Miranda submitted declarations from two of his attorneys, both of whom had substantial experience in representing employees in wage-hour class actions. While each declaration generally discussed the Gentry factors and the policy reasons supporting them, no specific facts supporting application of the factors to the particular circumstances of this case was presented. The Court explained, “Assuming the Gentry standard survives the United States Supreme Court holdings, the factual analysis as to whether the Gentry factors apply in any particular case must be specific, individualized, and precise.” Thus, the declarations, the Court determined, were too generalized to support a finding that the Gentry factors had been met.
Miranda next argued that, because the arbitration agreement did not include a class action waiver, the parties impliedly agreed to permit class arbitration. The employer argued that class arbitration required an express provision permitting the procedure. The Court rejected both contentions, noting that Stolt-Nielsen did not require an express provision permitting class arbitration. Rather, as stated in Stolt-Nielsen, it is “generally a matter of state law” whether an implied agreement existed. But the Court also could not determine that an implied agreement existed. Accordingly, the Court returned the case to the trial court for further proceedings to determine whether the parties impliedly agreed to permit class arbitration.
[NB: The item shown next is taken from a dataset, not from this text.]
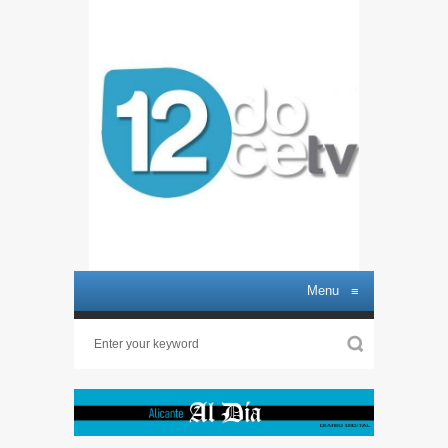
Menu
Finally, the Court rejected Miranda’s argument that individual arbitration would violate the NLRA, declining to follow D.R. Horton as unpersuasive and unsupported.
To the extent Gentry remains good law in California, employees seeking to rely on it must produce specific, precise factual support warranting class arbitration. Arbitration agreements, including those with class action waivers, will continue to be challenged in California and in other forums, including before the NLRB. Therefore, employers should consult with their legal counsel when reviewing the enforceability of arbitration agreements.